* [EXCERPT PROVIDED]
* * *

© 2009 by Nick B. Nicholaou, all rights reserved President, Ministry Business Services, Inc. Reprinted from The Clergy Journal
“Cloud computing” is the latest concept to capture Information Technology (IT)’s minds and imagination. Many are embracing it even though it is still in development; others are looking at it cautiously and with concern. Over the next few years we will all be basing our IT strategies on cloud computing. But what is it, and what does it have to do with Israel’s third king who lived nearly 3000 years ago?
What is Cloud Computing?
Cloud computing is an IT strategy that places all data and programs on a server. Most believe that server would be available only via the Internet. But many in corporate IT are uncomfortable trusting all their sensitive data to someone else’s care, so the concept has recently evolved to mean placing all data and programs on a server— whether available only via the Internet or in your server room!
That broadening of the concept to include storing all data on servers (rather than on local hard drives) and running all programs from a server has a certain familiarity!
Why Does it Sound Familiar?
Those of us who have been engineering networks for a long time recognize this as the way we used to set up early PC networks! In the 1980s, when WordPerfect and Lotus123 were king, that’s the way we did networking!
Novell had come up with a way to reliably standardize PC networks, and the most efficient way to set up workstations was to have them run their programs from the server. The benefit was that when a program needed to have a fix, or patch applied, doing it once immediately benefited all the computer users.
But networks were new to PC users, and the biggest challenge was getting them to save their data on a central computer, or server. “What if it crashes?” was the most common objection. Our job as network engineers was to design networks whose servers were extremely reliable so users’ confidence would grow. The benefit in doing so was that their data was centralized, making it less dependent on less technically capable workstations. It also made it easy to backup the data every night, something users were unlikely to do on their own.

* * *

Stored data:

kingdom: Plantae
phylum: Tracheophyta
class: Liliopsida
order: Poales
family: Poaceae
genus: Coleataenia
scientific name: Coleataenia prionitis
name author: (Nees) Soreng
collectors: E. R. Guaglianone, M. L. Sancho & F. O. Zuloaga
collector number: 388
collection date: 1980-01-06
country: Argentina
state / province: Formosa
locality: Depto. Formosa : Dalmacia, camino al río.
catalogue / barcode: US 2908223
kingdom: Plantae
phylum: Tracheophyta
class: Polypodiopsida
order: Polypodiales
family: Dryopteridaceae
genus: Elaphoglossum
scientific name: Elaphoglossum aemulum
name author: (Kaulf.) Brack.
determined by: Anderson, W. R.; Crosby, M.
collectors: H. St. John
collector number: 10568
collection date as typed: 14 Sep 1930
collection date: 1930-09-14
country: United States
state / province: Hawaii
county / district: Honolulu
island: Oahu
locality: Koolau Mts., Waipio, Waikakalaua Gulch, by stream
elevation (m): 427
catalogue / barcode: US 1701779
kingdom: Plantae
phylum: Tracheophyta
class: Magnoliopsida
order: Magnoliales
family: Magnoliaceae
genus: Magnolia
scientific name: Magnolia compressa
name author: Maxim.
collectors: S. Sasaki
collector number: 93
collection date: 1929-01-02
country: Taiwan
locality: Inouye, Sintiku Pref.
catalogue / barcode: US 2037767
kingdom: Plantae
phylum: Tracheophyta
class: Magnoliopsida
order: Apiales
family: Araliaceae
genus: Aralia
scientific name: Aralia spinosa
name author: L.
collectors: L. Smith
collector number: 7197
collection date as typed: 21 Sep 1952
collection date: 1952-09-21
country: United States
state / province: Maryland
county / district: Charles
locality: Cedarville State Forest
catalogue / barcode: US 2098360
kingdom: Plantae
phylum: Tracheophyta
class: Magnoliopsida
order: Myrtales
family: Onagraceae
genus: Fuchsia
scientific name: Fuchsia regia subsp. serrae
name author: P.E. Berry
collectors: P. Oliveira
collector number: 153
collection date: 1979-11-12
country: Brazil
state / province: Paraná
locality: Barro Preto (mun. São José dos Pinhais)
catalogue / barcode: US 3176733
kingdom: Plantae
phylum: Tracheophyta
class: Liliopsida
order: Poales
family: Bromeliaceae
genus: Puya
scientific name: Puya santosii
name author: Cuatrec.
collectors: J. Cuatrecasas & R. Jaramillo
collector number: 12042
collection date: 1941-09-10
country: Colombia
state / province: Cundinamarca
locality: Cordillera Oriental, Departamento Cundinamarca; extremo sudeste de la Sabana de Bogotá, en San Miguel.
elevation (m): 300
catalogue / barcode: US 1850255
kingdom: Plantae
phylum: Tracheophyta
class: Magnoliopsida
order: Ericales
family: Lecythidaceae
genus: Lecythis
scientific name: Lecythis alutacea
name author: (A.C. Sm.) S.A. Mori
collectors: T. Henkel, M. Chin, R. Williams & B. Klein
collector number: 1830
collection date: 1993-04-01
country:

* * *

* [REQUIREMENT 1]
According to the cloud computing article, why did the meaning of cloud computing broaden to include servers kept in your own server room? Answer in one to three sentences.
* [REQUIREMENT 2]
Carry on the cloud computing article past its final paragraph.

* [TASK RESPONSE 1]
Many in corporate IT were uncomfortable trusting all their sensitive data to someone else's care. So the concept shifted to mean placing all data and programs on a server, whether that server is available only via the Internet or sits in your own server room.

* [TASK RESPONSE 2]
Enter the Age of the Internet
That concept is being re-introduced with the same benefits, and people are being asked to trust their data to Internet servers that could be located anywhere in the world. Servers today are very reliable and cost effective, but the Internet is not always available. In fact, Denial Of Service (DoS) attacks have taken Google, Twitter, Amazon, Microsoft, Facebook, and many others offline many times this year!
In addition to DoS attacks, some early adopters of cloud computing who have entrusted their data processing to Google Apps have found themselves unable to do their work four days this year! These outages were without warning, and users could not call technical support to find out what was wrong; they could only go to a web page that said the system was down for maintenance. The firm I work for has been engineering and supporting computer networks for churches and ministries for many years. If our networks experienced that kind of downtime, we would have been out of business a long time ago! Instead, we strive hard for— and achieve— 99.999% uptime! That’s less than five minutes of unscheduled downtime each year! We learned in the early days of PC networking that network users would only entrust their data if the system had that kind of reliability.
What Does It Have To Do with King Solomon?
In Ecclesiastes 1:9 King Solomon said, “What has been will be again, what has been done will be done again; there is nothing new under the sun.” (NIV) IT proves Solomon right often by introducing “new” technology that is really old technology with a new name!
We have seen many new technologies excitedly embraced that were really a rebranding of previous technologies. Fortunately, each rebranding brought with it technological advances, sort of like dipping a candle in wax— each time the candle comes out with more resources. In IT, it appears we’re about building a better candle!
Conclusions About Cloud Computing
Cloud computing will impact all of us who use computers. Whether we entrust our data to servers only available via the Internet or on our own servers, we will all move in this centralization direction because the computers we will want to use will require it.
Computers are getting smaller and more mobile. We’ll soon be wanting to do most of what we previously did on computers on our cell phones! And they are being developed with the capabilities to accommodate us, but their storage capacities are small. Many of us already use SmartPhones, or PDA phones, and their processing power is getting better every year!
Internet-based cloud computing will get better and will likely be ready by 2011; internal-based cloud computing will require a shift from workstation software that must be installed locally, like Microsoft Office 2007, to software (or versions or current software) that run optimally from the server. In the meantime, keep storing all data on your servers so it gets backed up nightly… the first step into the cloud.